:: Exercise details ::
Copy out all the data below line for line, omitting the images.

:: Task material ::
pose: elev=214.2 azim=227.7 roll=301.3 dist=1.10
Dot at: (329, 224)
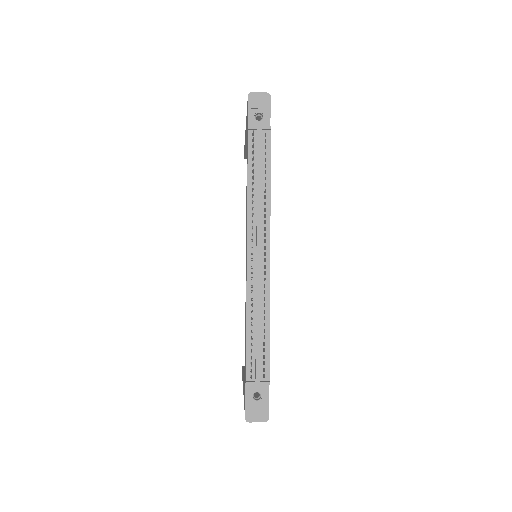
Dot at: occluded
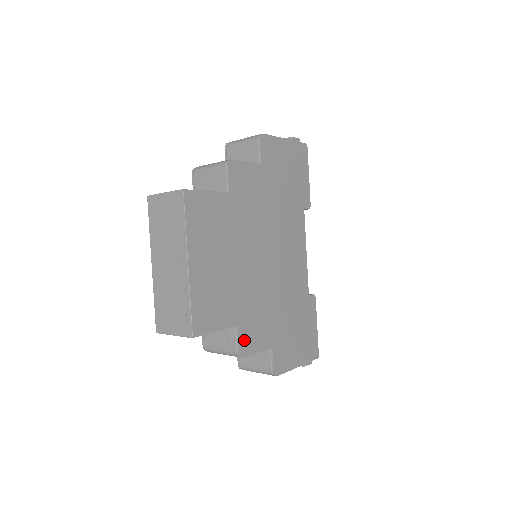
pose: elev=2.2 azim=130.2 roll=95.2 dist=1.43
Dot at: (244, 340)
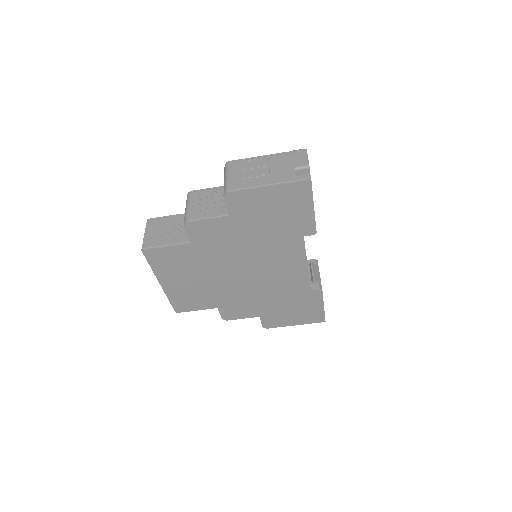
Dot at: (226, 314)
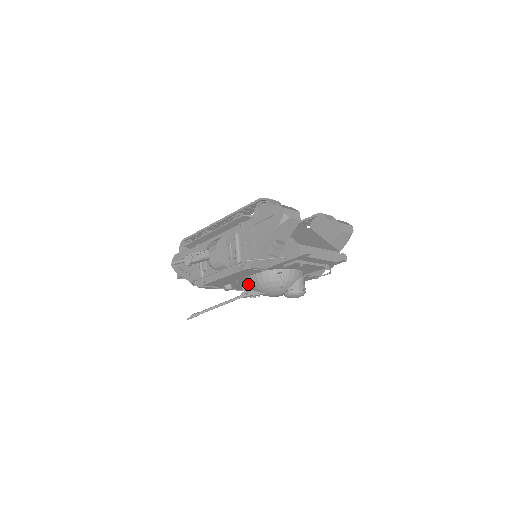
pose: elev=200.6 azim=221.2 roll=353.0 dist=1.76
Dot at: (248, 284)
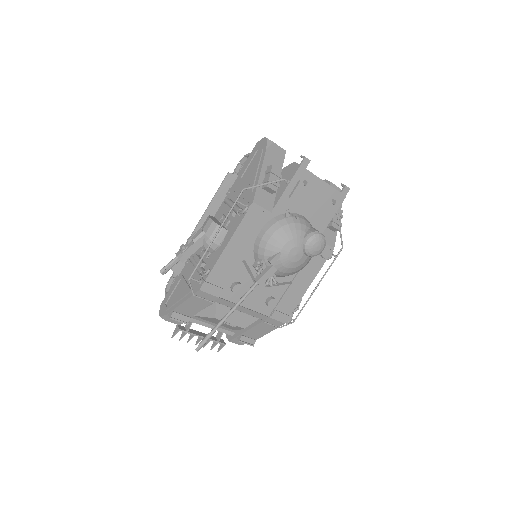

:: Solution to this task ::
pose: elev=214.2 azim=227.7 roll=301.3 dist=1.10
Dot at: (329, 224)
Dot at: occluded
pose: elev=2.2 azim=130.2 roll=95.2 dist=1.43
Dot at: (244, 340)
Dot at: (226, 314)
pose: elev=200.6 azim=221.2 roll=353.0 dist=1.76
Dot at: (248, 284)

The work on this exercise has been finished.